3. “And the king should appoint appointed ones in all the states of his kingdom and they should gather all of the young virgins who look good to Shushan the capital to the house of women, through Heigeh, eunuch of the king who guards the women and gives them their ointments.

  • This beauty contest extended over a large area. The final verses in Iyov (42:15) attest to the fact that “nowhere could more beautiful daughters [than Iyov’s daughters] be found.” The Talmud (Baba Basra 15b) notes that Iyov must have been a contemporary of Achashverosh’s, or else how could one know that there was nobody more beautiful? There must have been a beauty contest in which they were involved, and Achashverosh’s was the only one recorded. Since it would seem impossible to transport (and fit into the king’s harem) all of the beautiful women from the 127 states, the advisers told Achashverosh to appoint administrators in each state to choose the best to then send to the central competition in Shushan. This is much like beauty pageants and sports competitions in America today. They first choose the “best” of each state, and only then have them compete for the top prize in the nation. In Achashverosh’s individual states, administrators were appointed whose thorough knowledge of the local populace would seemingly better equip them to judge the qualities of the local contestants.

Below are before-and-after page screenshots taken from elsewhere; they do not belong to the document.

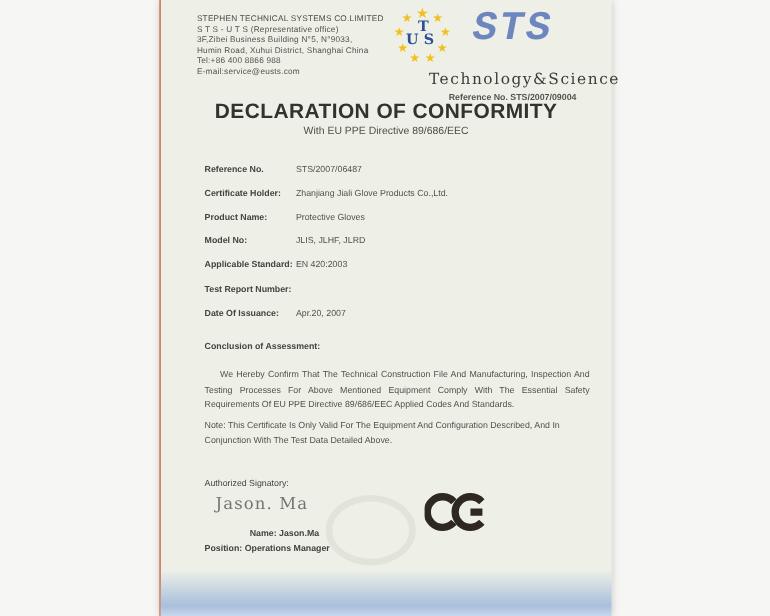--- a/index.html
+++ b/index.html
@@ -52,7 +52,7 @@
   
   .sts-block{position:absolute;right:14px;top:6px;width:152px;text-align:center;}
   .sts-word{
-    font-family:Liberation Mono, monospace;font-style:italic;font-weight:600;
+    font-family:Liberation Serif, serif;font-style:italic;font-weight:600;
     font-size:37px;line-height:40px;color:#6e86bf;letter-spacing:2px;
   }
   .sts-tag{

  • The Baal HaTurim writes in his commentary on Mikeitz (Bireishis 41:34) that the phrase, “appoint appointed ones,” is used only twice in TaNaCh. There, Pharaoh has Yosef collect grain, and his prudent behavior leads to his wealth and power. Here, Achashverosh collects women as trophies for his harem, and his over-indulgence and dehumanizing disrespect precipitates his eventual ruin.1 There is a fascinating book entitled Tzafnas Mordechai (and published as Links Beyond Time in English) that discusses numerous similar parallels between this story and that of Yosef.

1See 10:1 below and Talmud (Megillah 11a) which describes Achashverosh’s levying enormous taxes on his people, an act otherwise unnecessary unless his own wealth needed replenishing.